The injection of $28 million into the Dubbo electorate will turbocharge several projects in Wellington, according to the Dubbo Regional Council (DRC) administrator Michael Kneipp.
Money for a swimming pool upgrade, student accommodation at the Wellington Caves and the redevelopment of a sporting ground were among the projects announced by Dubbo MP Troy Grant to benefit from the NSW government funding.
Mr Grant was joined by Mr Kneipp as he announced projects receiving funding on Monday.
The Wellington Swimming Pool which Mr Grant said was in an “unacceptable” state will receive $4.5 million. It will be added to $3.5 million allocated by DRC’s Stronger Communities Fund.
“The pool there at the moment is nearly bordering on negligence, the level that pool was allowed to decay and degrade, no checking of it – a wall potentially about to collapse and for powder chlorine to potentially leak into the pool is unacceptable,” Mr Grant said.
The redevelopment of the Wellington Caves will get $1.3 million, stage two of the Rygate Park project will get $565,000, and $250,000 will go to the Wellington Justice Museum.
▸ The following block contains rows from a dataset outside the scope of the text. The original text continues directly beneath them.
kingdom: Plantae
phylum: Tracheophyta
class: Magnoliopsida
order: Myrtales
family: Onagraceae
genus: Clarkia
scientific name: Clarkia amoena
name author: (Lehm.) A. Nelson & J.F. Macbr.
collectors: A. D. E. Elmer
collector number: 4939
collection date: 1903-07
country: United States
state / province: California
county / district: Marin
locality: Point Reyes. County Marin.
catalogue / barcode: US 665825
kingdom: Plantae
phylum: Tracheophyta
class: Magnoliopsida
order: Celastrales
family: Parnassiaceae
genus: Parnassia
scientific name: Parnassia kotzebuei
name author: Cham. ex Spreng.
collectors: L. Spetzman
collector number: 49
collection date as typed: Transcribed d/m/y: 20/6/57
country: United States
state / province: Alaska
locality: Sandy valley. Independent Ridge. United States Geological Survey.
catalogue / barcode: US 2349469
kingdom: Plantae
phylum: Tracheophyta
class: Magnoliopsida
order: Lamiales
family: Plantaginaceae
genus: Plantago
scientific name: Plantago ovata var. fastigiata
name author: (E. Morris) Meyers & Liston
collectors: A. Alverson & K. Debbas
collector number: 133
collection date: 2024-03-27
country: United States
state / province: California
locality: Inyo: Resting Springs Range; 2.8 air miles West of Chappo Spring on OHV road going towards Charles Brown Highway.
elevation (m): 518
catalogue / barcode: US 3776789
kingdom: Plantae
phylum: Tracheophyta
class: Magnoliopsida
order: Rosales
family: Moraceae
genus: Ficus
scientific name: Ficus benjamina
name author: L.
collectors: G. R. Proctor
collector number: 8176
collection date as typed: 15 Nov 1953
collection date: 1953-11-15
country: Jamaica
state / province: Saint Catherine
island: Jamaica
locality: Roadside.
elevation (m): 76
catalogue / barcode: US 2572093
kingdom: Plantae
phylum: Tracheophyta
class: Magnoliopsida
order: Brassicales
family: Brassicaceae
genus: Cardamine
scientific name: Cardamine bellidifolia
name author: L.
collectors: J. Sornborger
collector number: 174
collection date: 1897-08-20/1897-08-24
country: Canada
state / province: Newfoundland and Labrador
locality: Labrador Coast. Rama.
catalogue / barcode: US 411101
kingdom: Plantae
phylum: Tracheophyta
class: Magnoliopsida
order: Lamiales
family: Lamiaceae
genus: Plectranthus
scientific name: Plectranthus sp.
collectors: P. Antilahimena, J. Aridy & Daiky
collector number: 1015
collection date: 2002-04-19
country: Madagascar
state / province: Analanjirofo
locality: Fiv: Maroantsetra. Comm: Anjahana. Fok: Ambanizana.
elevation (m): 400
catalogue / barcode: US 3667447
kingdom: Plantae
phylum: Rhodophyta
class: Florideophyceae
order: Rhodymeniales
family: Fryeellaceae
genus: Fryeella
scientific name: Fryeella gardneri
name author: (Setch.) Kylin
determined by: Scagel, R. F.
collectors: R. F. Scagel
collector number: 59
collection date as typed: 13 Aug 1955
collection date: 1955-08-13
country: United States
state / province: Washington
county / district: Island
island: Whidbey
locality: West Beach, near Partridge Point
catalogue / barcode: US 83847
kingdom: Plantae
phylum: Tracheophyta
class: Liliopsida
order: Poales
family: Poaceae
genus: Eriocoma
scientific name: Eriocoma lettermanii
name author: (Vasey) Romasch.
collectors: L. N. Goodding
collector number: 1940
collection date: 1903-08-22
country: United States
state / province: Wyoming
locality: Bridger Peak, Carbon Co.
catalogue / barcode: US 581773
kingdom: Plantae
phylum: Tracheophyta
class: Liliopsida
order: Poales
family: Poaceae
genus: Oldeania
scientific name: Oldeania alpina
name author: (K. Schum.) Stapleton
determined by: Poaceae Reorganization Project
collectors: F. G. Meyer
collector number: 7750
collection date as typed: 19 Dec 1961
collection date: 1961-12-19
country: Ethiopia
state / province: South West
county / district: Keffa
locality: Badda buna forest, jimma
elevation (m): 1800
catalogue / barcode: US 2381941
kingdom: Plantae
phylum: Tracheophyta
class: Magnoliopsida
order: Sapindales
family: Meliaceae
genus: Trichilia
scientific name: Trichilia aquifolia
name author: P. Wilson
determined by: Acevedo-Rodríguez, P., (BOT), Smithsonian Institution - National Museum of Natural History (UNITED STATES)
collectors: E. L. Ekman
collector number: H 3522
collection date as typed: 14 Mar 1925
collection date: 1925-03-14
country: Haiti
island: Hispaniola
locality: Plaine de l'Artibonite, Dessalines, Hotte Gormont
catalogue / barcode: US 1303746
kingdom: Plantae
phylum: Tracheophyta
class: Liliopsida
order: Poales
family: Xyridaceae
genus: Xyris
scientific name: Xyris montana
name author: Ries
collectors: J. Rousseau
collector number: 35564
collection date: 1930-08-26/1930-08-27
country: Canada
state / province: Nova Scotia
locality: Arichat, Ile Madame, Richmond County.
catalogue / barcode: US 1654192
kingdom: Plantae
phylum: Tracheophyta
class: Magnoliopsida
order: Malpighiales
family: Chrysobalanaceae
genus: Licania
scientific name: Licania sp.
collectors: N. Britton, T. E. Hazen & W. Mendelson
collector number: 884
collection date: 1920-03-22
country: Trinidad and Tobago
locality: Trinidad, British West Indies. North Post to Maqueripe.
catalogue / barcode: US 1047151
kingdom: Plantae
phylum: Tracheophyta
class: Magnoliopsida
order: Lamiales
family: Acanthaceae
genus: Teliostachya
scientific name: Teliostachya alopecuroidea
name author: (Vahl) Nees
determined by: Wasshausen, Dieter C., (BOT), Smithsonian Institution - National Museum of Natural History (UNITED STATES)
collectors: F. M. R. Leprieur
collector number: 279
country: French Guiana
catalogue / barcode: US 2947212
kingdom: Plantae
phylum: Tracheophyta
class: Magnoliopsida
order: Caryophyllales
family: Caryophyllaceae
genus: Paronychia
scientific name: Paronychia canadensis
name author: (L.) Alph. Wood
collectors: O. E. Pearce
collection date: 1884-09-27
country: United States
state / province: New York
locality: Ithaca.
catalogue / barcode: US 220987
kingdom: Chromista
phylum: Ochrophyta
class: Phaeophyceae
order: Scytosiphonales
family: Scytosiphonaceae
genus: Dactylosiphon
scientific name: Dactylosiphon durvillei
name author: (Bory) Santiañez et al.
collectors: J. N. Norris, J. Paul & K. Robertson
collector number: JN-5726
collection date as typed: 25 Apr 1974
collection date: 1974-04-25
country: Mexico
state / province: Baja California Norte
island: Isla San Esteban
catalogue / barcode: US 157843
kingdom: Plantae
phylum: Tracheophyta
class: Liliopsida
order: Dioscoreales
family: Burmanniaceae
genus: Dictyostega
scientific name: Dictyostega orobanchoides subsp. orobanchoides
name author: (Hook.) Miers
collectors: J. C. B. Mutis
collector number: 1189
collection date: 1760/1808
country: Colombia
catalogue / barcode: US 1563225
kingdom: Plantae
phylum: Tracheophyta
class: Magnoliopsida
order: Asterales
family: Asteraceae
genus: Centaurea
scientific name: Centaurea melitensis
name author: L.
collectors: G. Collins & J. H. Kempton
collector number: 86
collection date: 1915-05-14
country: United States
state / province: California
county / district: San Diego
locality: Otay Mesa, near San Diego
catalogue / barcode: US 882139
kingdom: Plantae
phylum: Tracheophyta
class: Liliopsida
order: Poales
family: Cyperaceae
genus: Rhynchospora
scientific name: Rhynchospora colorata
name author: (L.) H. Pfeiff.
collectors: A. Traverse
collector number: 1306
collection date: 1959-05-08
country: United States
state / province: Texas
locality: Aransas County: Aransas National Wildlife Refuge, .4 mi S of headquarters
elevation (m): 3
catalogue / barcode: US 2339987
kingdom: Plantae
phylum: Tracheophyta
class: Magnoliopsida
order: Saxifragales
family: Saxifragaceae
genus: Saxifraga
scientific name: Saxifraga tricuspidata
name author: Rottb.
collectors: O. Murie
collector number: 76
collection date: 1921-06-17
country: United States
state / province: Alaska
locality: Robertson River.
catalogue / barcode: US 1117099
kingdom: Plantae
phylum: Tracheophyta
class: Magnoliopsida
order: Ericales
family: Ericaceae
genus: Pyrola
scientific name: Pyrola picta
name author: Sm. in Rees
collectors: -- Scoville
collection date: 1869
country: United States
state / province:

Wellington and Dubbo will share $1.5 million for the Wiradjuri Tourism Experience. Geurie will get $245,000 for a Multi-Court and Recreation Complex upgrade.
Mr Kneipp said the funding will bring forward the projects significantly in what highlights DRC as being one of the most robust regional capitals in Australia.
“Troy has worked tirelessly and strategically to make sure our communities have the strongest future and this is simply an historic investment into our area and will give the newly elected councillors the very best foundation to help our area flourish,” he said.
“It’s massive, there’s no other way to describe it and I’m sure we will be the envy of many. That $28 million is on top of the original $10 million in the community fund. It’s not as if we’re coming off a low base, we had $10 million for that.
“We always have a wish list. You’ve got to think big, it was just brilliant.”
Mr Grant said the announcement doubled as an important move to ensure villages know they don’t miss out in the amalgamated council.